### Required action
Reproduce word for word the text from the start of the records through the line containing "(administrasjonssjef) Gro Herheim 11. juni", including both ends, and leave the pictures out of your answer.

### Input records
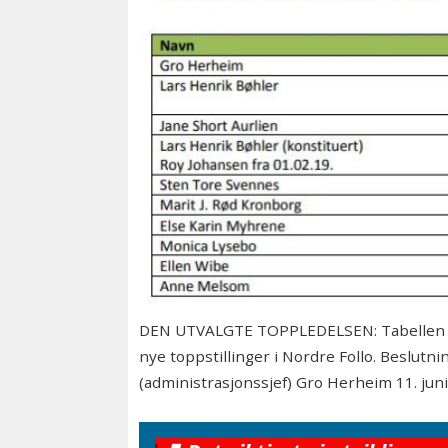
DEN UTVALGTE TOPPLEDELSEN: Tabellen vi
nye toppstillinger i Nordre Follo. Beslutni
(administrasjonssjef) Gro Herheim 11. juni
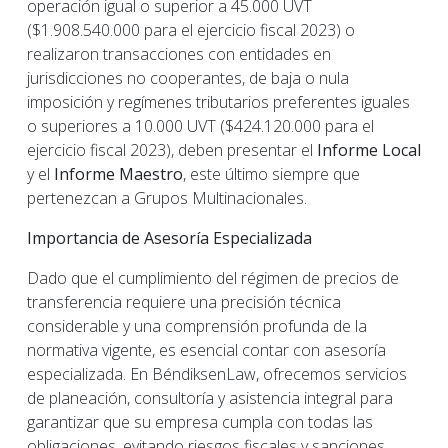
operación igual o superior a 45.000 UVT
($1.908.540.000 para el ejercicio fiscal 2023) o
realizaron transacciones con entidades en
jurisdicciones no cooperantes, de baja o nula
imposición y regímenes tributarios preferentes iguales
o superiores a 10.000 UVT ($424.120.000 para el
ejercicio fiscal 2023), deben presentar el
Informe Local
y el
Informe Maestro
, este último siempre que
pertenezcan a Grupos Multinacionales.
Importancia de Asesoría Especializada
Dado que el cumplimiento del régimen de precios de
transferencia requiere una precisión técnica
considerable y una comprensión profunda de la
normativa vigente, es esencial contar con asesoría
especializada. En BéndiksenLaw, ofrecemos servicios
de planeación, consultoría y asistencia integral para
garantizar que su empresa cumpla con todas las
obligaciones, evitando riesgos fiscales y sanciones.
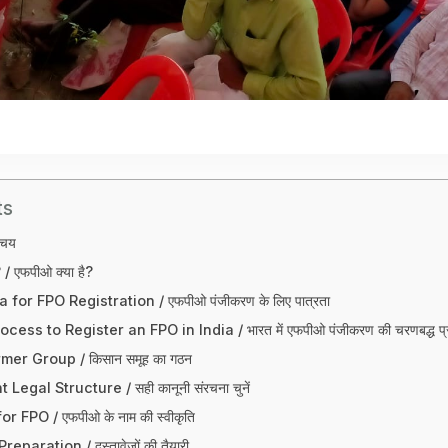
ts
िचय
 एफपीओ क्या है?
ia for FPO Registration / एफपीओ पंजीकरण के लिए पात्रता
ess to Register an FPO in India / भारत में एफपीओ पंजीकरण की चरणबद्ध प्र
mer Group / किसान समूह का गठन
egal Structure / सही कानूनी संरचना चुनें
 FPO / एफपीओ के नाम की स्वीकृति
aration / दस्तावेजों की तैयारी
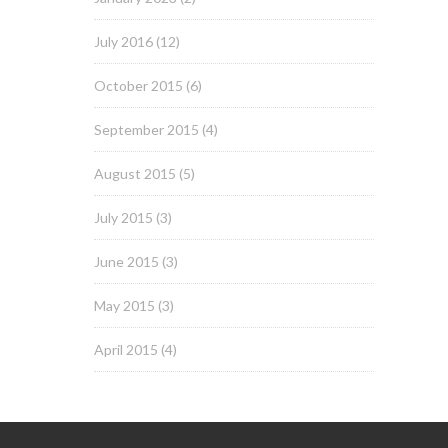
July 2016
(12)
October 2015
(6)
September 2015
(4)
August 2015
(5)
July 2015
(3)
June 2015
(3)
May 2015
(3)
April 2015
(4)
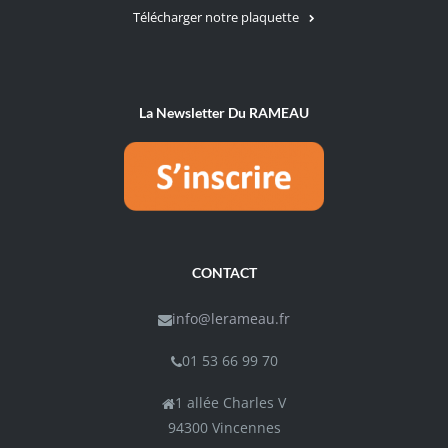
Télécharger notre plaquette
La Newsletter Du RAMEAU
CONTACT
info@lerameau.fr
01 53 66 99 70
1 allée Charles V
94300 Vincennes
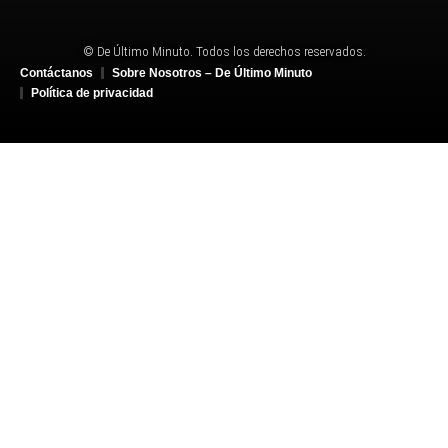
© De Último Minuto. Todos los derechos reservados.
Contáctanos
Sobre Nosotros – De Último Minuto
Política de privacidad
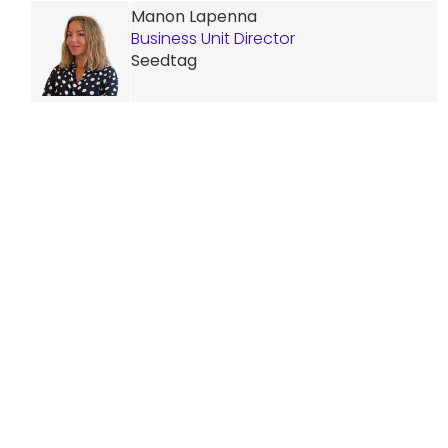
Manon Lapenna
Business Unit Director
Seedtag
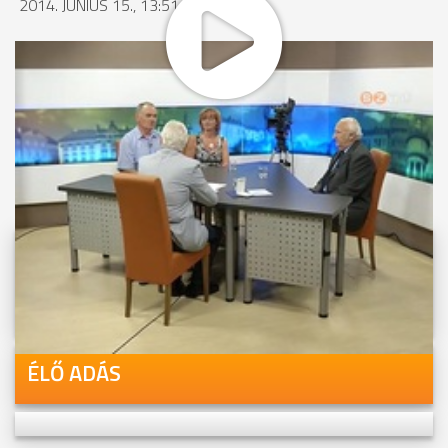
2014. JÚNIUS 15., 13:51
MEGOSZTÁS
Videóink megtekinthetőek
Youtube-csatornánkon is!
ÉLŐ ADÁS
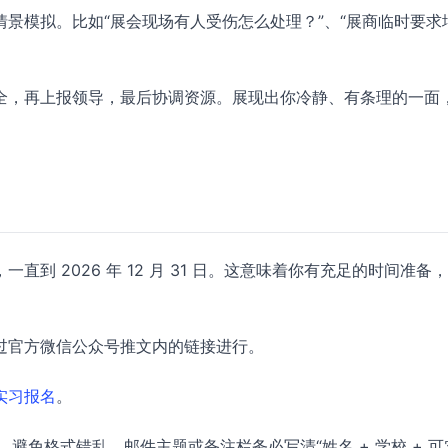
景模拟。比如“展会现场有人受伤怎么处理？”、“展商临时要求
全，再上报领导，最后协调资源。展现出你冷静、有条理的一面
直到 2026 年 12 月 31 日。这意味着你有充足的时间准备
过官方微信公众号推文内的链接进行。
实习报名
。
，避免格式错乱。邮件主题或备注栏务必写清“姓名 + 学校 + 可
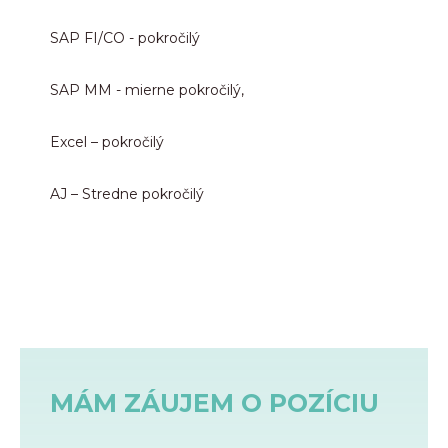
SAP FI/CO - pokročilý
SAP MM - mierne pokročilý,
Excel – pokročilý
AJ – Stredne pokročilý
MÁM ZÁUJEM O POZÍCIU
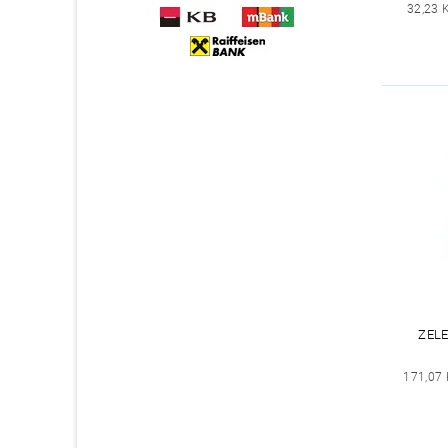
32,23 
ZEL
171,07 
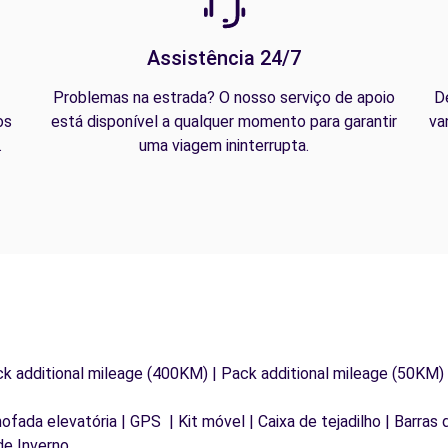
Assistência 24/7
Problemas na estrada? O nosso serviço de apoio
D
os
está disponível a qualquer momento para garantir
va
.
uma viagem ininterrupta.
ck additional mileage (400KM) | Pack additional mileage (50KM)
mofada elevatória | GPS | Kit móvel | Caixa de tejadilho | Barras
de Inverno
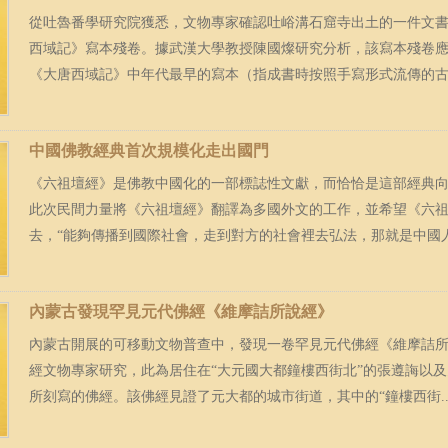
從吐魯番學研究院獲悉，文物專家確認吐峪溝石窟寺出土的一件文
西域記》寫本殘卷。據武漢大學教授陳國燦研究分析，該寫本殘卷
《大唐西域記》中年代最早的寫本（指成書時按照手寫形式流傳的古籍
中國佛教經典首次規模化走出國門
《六祖壇經》是佛教中國化的一部標誌性文獻，而恰恰是這部經典
此次民間力量將《六祖壇經》翻譯為多國外文的工作，並希望《六
去，“能夠傳播到國際社會，走到對方的社會裡去弘法，那就是中國人、
內蒙古發現罕見元代佛經《維摩詰所說經》
內蒙古開展的可移動文物普查中，發現一卷罕見元代佛經《維摩詰所
經文物專家研究，此為居住在“大元國大都鐘樓西街北”的張遵誨以
所刻寫的佛經。該佛經見證了元大都的城市街道，其中的“鐘樓西街..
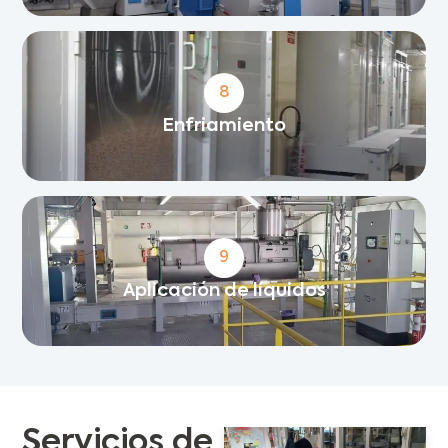
8
Enfriamiento
9
Aplicación de líquidos
Servicios de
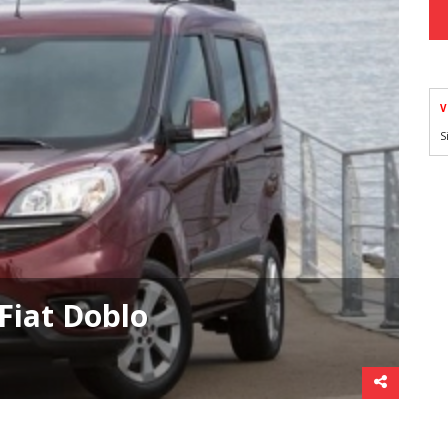
V
S
 Fiat Doblo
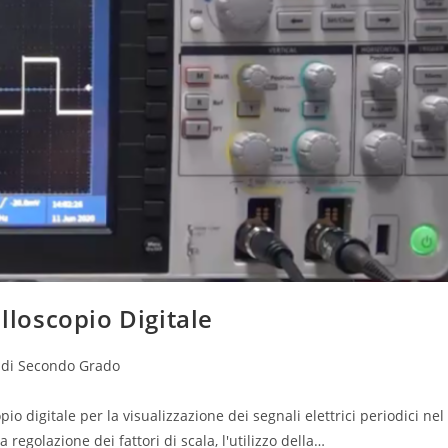
illoscopio Digitale
 di Secondo Grado
pio digitale per la visualizzazione dei segnali elettrici periodici nel
egolazione dei fattori di scala, l'utilizzo della…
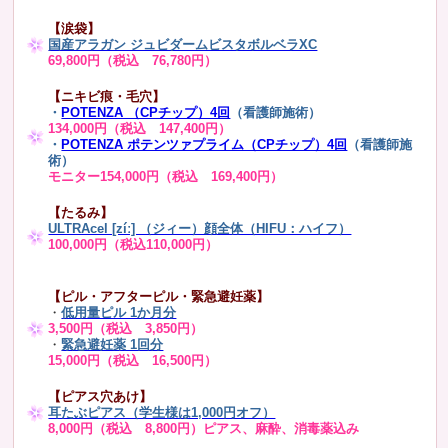
【涙袋】
国産アラガン ジュビダームビスタボルベラXC
69,800円（税込 76,780円）
【ニキビ痕・毛穴】
・
POTENZA （CPチップ）4回
（看護師施術）
134,000円（税込 147,400円）
・
POTENZA ポテンツァプライム（CPチップ）4回
（看護師施
術）
モニター154,000円（税込 169,400円）
【たるみ】
ULTRAcel [zíː] （ジィー）顔全体（HIFU：ハイフ）
100,000円（税込110,000円）
【ピル・アフターピル・緊急避妊薬】
・
低用量ピル 1か月分
3,500円（税込 3,850円）
・
緊急避妊薬 1回分
15,000円（税込 16,500円）
【ピアス穴あけ】
耳たぶピアス（学生様は1,000円オフ）
8,000円（税込 8,800円）ピアス、麻酔、消毒薬込み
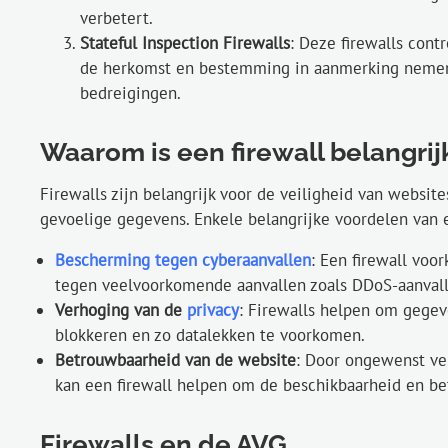
verbetert.
Stateful Inspection Firewalls
: Deze firewalls cont
de herkomst en bestemming in aanmerking nemen. 
bedreigingen.
Waarom is een firewall belangrij
Firewalls zijn belangrijk voor de veiligheid van websit
gevoelige gegevens. Enkele belangrijke voordelen van e
Bescherming tegen cyberaanvallen
: Een firewall vo
tegen veelvoorkomende aanvallen zoals DDoS-aanvall
Verhoging van de
privacy
: Firewalls helpen om gegev
blokkeren en zo datalekken te voorkomen.
Betrouwbaarheid van de website
: Door ongewenst ver
kan een firewall helpen om de beschikbaarheid en be
Firewalls en de AVG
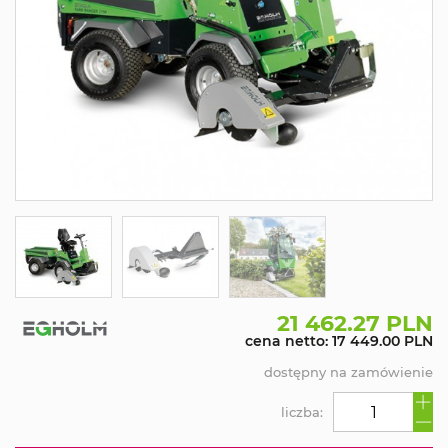
21 462.27 PLN
cena netto: 17 449.00 PLN
dostępny na zamówienie
liczba:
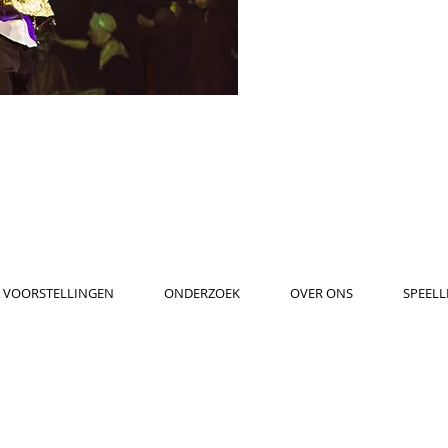
& VOORSTELLINGEN
ONDERZOEK
OVER ONS
SPEELLI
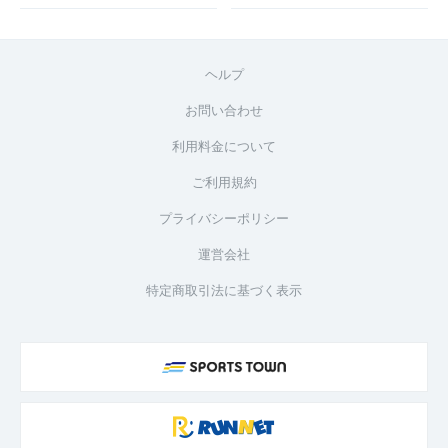
ヘルプ
お問い合わせ
利用料金について
ご利用規約
プライバシーポリシー
運営会社
特定商取引法に基づく表示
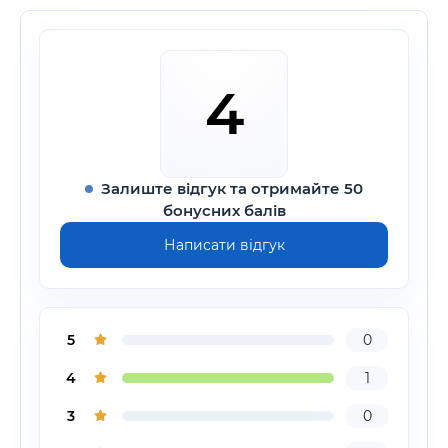
4
Залиште відгук та отримайте 50
бонусних балів
Написати відгук
5
0
4
1
3
0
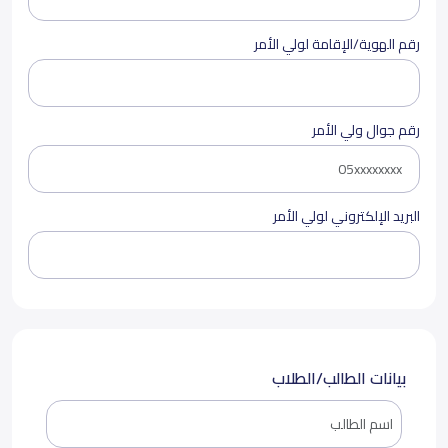
رقم الهوية/الإقامة لولي الأمر
رقم جوال ولي الأمر
البريد الإلكتروني لولي الأمر
بيانات الطالب/الطلاب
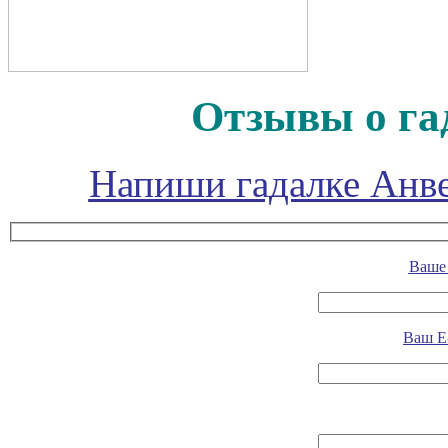
Отзывы о га
Напиши гадалке Анве
Ваше 
Ваш E-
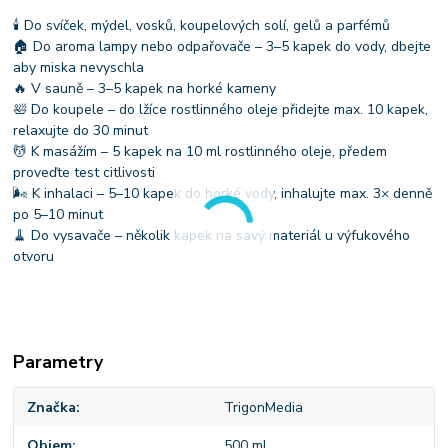
🕯 Do svíček, mýdel, vosků, koupelových solí, gelů a parfémů
🏠 Do aroma lampy nebo odpařovače – 3–5 kapek do vody, dbejte
aby miska nevyschla
🔥 V sauně – 3–5 kapek na horké kameny
🛀 Do koupele – do lžíce rostlinného oleje přidejte max. 10 kapek,
relaxujte do 30 minut
💆 K masážím – 5 kapek na 10 ml rostlinného oleje, předem
proveďte test citlivosti
🌬 K inhalaci – 5–10 kapek do horké vody, inhalujte max. 3× denně
po 5–10 minut
🧹 Do vysavače – několik kapek na savý materiál u výfukového
otvoru
Parametry
Značka
TrigonMedia
Objem
500 ml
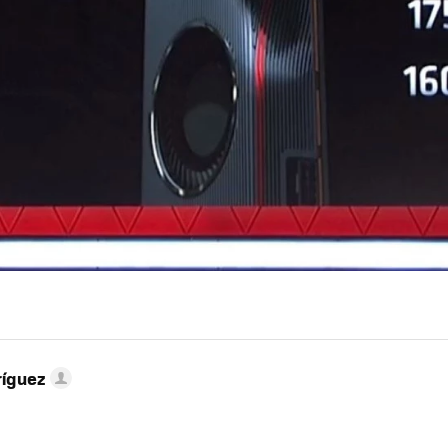
ríguez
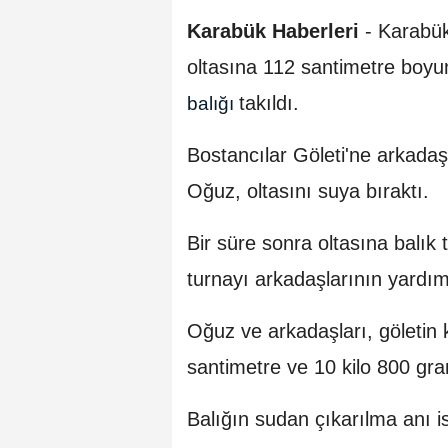
Karabük Haberleri
-
Karabük
oltasına 112 santimetre boyu
takıldı.
balığı
Bostancılar Göleti'ne arkadaş
Oğuz, oltasını suya bıraktı.
Bir süre sonra oltasına balık 
turnayı arkadaşlarının yardım
Oğuz ve arkadaşları, göletin k
santimetre ve 10 kilo 800 gra
Balığın sudan çıkarılma anı i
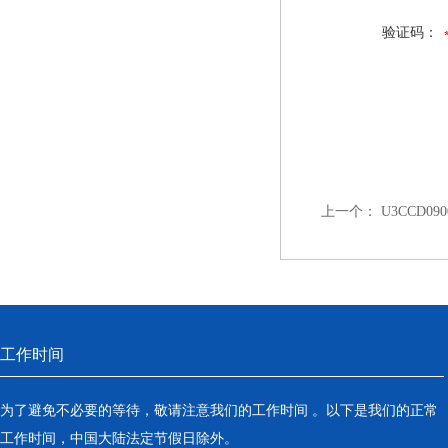
验证码：
上一个：
U3CCD0
工作时间
为了避免不必要的等待，敬请注意我们的工作时间 。以下是我们的正常
工作时间，中国大陆法定节假日除外。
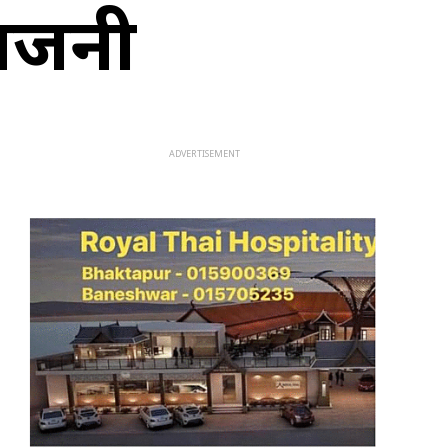
आगजनी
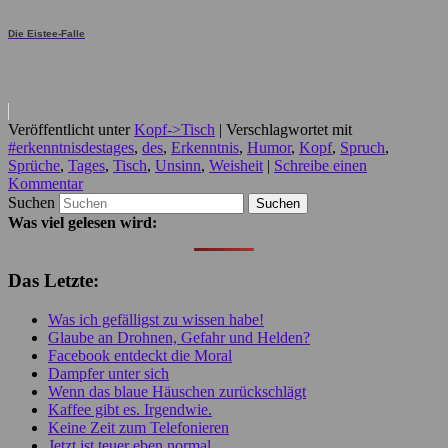
Die Eistee-Falle
Veröffentlicht unter
Kopf->Tisch
|
Verschlagwortet mit
#erkenntnisdestages
,
des
,
Erkenntnis
,
Humor
,
Kopf
,
Spruch
,
Sprüche
,
Tages
,
Tisch
,
Unsinn
,
Weisheit
|
Schreibe einen
Kommentar
Suchen
Was viel gelesen wird:
Das Letzte:
Was ich gefälligst zu wissen habe!
Glaube an Drohnen, Gefahr und Helden?
Facebook entdeckt die Moral
Dampfer unter sich
Wenn das blaue Häuschen zurückschlägt
Kaffee gibt es. Irgendwie.
Keine Zeit zum Telefonieren
Jetzt ist teuer eben normal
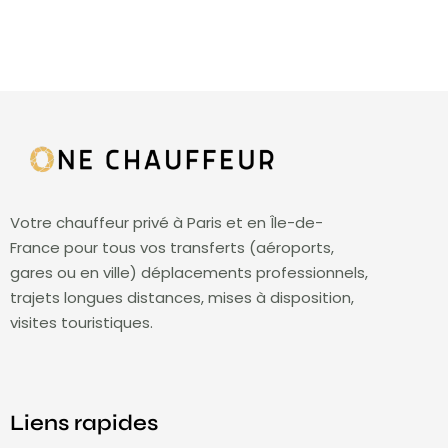
Votre chauffeur privé à Paris et en Île-de-
France pour tous vos transferts (aéroports,
gares ou en ville) déplacements professionnels,
trajets longues distances, mises à disposition,
visites touristiques.
Liens rapides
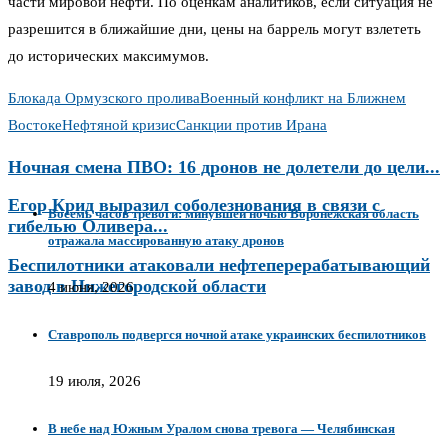
части мировой нефти. По оценкам аналитиков, если ситуация не
разрешится в ближайшие дни, цены на баррель могут взлететь
до исторических максимумов.
Блокада Ормузского пролива
Военный конфликт на Ближнем
Востоке
Нефтяной кризис
Санкции против Ирана
Ночная смена ПВО: 16 дронов не долетели до цели...
Егор Крид выразил соболезнования в связи с
Восемь часов тревоги: минувшей ночью Воронежская область
гибелью Оливера...
отражала массированную атаку дронов
Беспилотники атаковали нефтеперерабатывающий
завод в Нижегородской области
4 июня, 2026
Ставрополь подвергся ночной атаке украинских беспилотников
19 июля, 2026
В небе над Южным Уралом снова тревога — Челябинская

### Solution for this task
DEN UTVALGTE TOPPLEDELSEN: Tabellen vi
nye toppstillinger i Nordre Follo. Beslutni
(administrasjonssjef) Gro Herheim 11. juni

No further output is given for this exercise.